*About this task*
Restate word for word all of the lines below, with each image left out.

*Information provided*
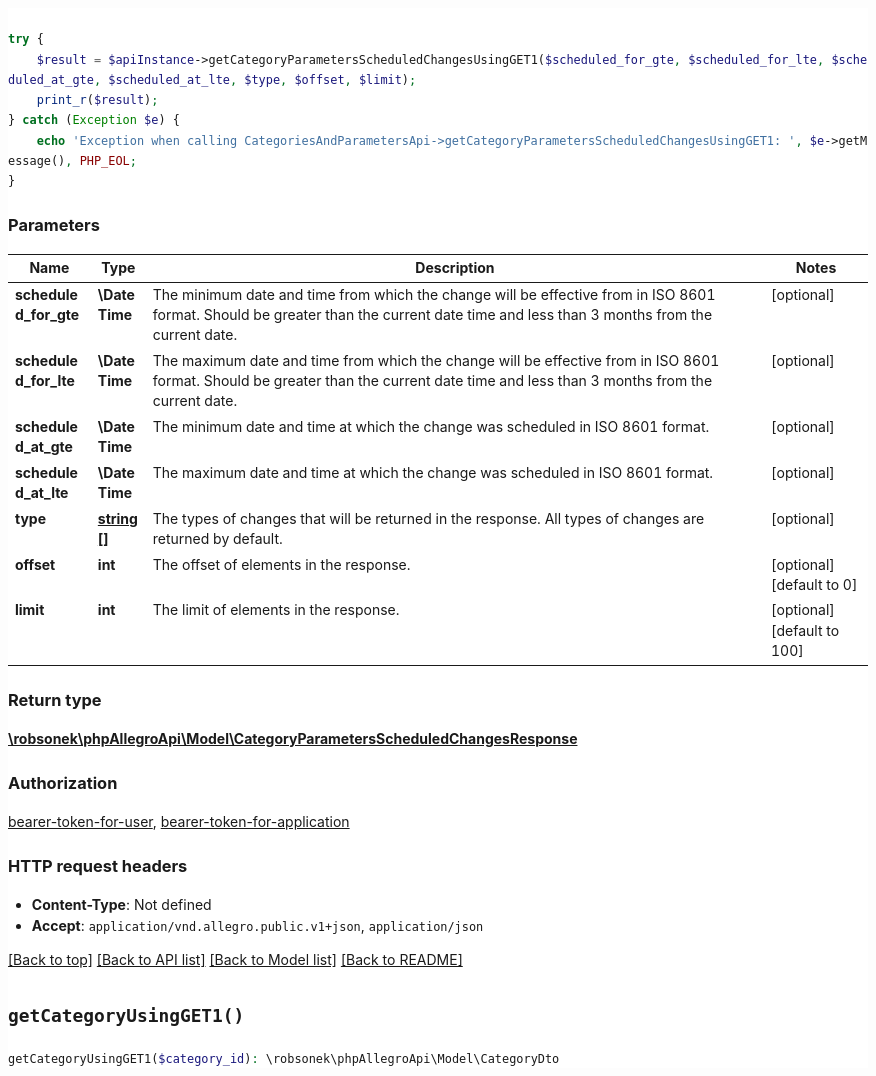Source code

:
 ```php

try {
    $result = $apiInstance->getCategoryParametersScheduledChangesUsingGET1($scheduled_for_gte, $scheduled_for_lte, $scheduled_at_gte, $scheduled_at_lte, $type, $offset, $limit);
    print_r($result);
} catch (Exception $e) {
    echo 'Exception when calling CategoriesAndParametersApi->getCategoryParametersScheduledChangesUsingGET1: ', $e->getMessage(), PHP_EOL;
}
```

### Parameters

| Name | Type | Description  | Notes |
| ------------- | ------------- | ------------- | ------------- |
| **scheduled_for_gte** | **\DateTime**| The minimum date and time from which the change will be effective from in ISO 8601 format. Should be greater than the current date time and less than 3 months from the current date. | [optional] |
| **scheduled_for_lte** | **\DateTime**| The maximum date and time from which the change will be effective from in ISO 8601 format. Should be greater than the current date time and less than 3 months from the current date. | [optional] |
| **scheduled_at_gte** | **\DateTime**| The minimum date and time at which the change was scheduled in ISO 8601 format. | [optional] |
| **scheduled_at_lte** | **\DateTime**| The maximum date and time at which the change was scheduled in ISO 8601 format. | [optional] |
| **type** | [**string[]**](../Model/string.md)| The types of changes that will be returned in the response. All types of changes are returned by default. | [optional] |
| **offset** | **int**| The offset of elements in the response. | [optional] [default to 0] |
| **limit** | **int**| The limit of elements in the response. | [optional] [default to 100] |

### Return type

[**\robsonek\phpAllegroApi\Model\CategoryParametersScheduledChangesResponse**](../Model/CategoryParametersScheduledChangesResponse.md)

### Authorization

[bearer-token-for-user](../../README.md#bearer-token-for-user), [bearer-token-for-application](../../README.md#bearer-token-for-application)

### HTTP request headers

- **Content-Type**: Not defined
- **Accept**: `application/vnd.allegro.public.v1+json`, `application/json`

[[Back to top]](#) [[Back to API list]](../../README.md#endpoints)
[[Back to Model list]](../../README.md#models)
[[Back to README]](../../README.md)

## `getCategoryUsingGET1()`

```php
getCategoryUsingGET1($category_id): \robsonek\phpAllegroApi\Model\CategoryDto
```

*Solved problem*
Source code

:
 ```php

try {
    $result = $apiInstance->getCategoryParametersScheduledChangesUsingGET1($scheduled_for_gte, $scheduled_for_lte, $scheduled_at_gte, $scheduled_at_lte, $type, $offset, $limit);
    print_r($result);
} catch (Exception $e) {
    echo 'Exception when calling CategoriesAndParametersApi->getCategoryParametersScheduledChangesUsingGET1: ', $e->getMessage(), PHP_EOL;
}
```

### Parameters

| Name | Type | Description  | Notes |
| ------------- | ------------- | ------------- | ------------- |
| **scheduled_for_gte** | **\DateTime**| The minimum date and time from which the change will be effective from in ISO 8601 format. Should be greater than the current date time and less than 3 months from the current date. | [optional] |
| **scheduled_for_lte** | **\DateTime**| The maximum date and time from which the change will be effective from in ISO 8601 format. Should be greater than the current date time and less than 3 months from the current date. | [optional] |
| **scheduled_at_gte** | **\DateTime**| The minimum date and time at which the change was scheduled in ISO 8601 format. | [optional] |
| **scheduled_at_lte** | **\DateTime**| The maximum date and time at which the change was scheduled in ISO 8601 format. | [optional] |
| **type** | [**string[]**](../Model/string.md)| The types of changes that will be returned in the response. All types of changes are returned by default. | [optional] |
| **offset** | **int**| The offset of elements in the response. | [optional] [default to 0] |
| **limit** | **int**| The limit of elements in the response. | [optional] [default to 100] |

### Return type

[**\robsonek\phpAllegroApi\Model\CategoryParametersScheduledChangesResponse**](../Model/CategoryParametersScheduledChangesResponse.md)

### Authorization

[bearer-token-for-user](../../README.md#bearer-token-for-user), [bearer-token-for-application](../../README.md#bearer-token-for-application)

### HTTP request headers

- **Content-Type**: Not defined
- **Accept**: `application/vnd.allegro.public.v1+json`, `application/json`

[[Back to top]](#) [[Back to API list]](../../README.md#endpoints)
[[Back to Model list]](../../README.md#models)
[[Back to README]](../../README.md)

## `getCategoryUsingGET1()`

```php
getCategoryUsingGET1($category_id): \robsonek\phpAllegroApi\Model\CategoryDto
```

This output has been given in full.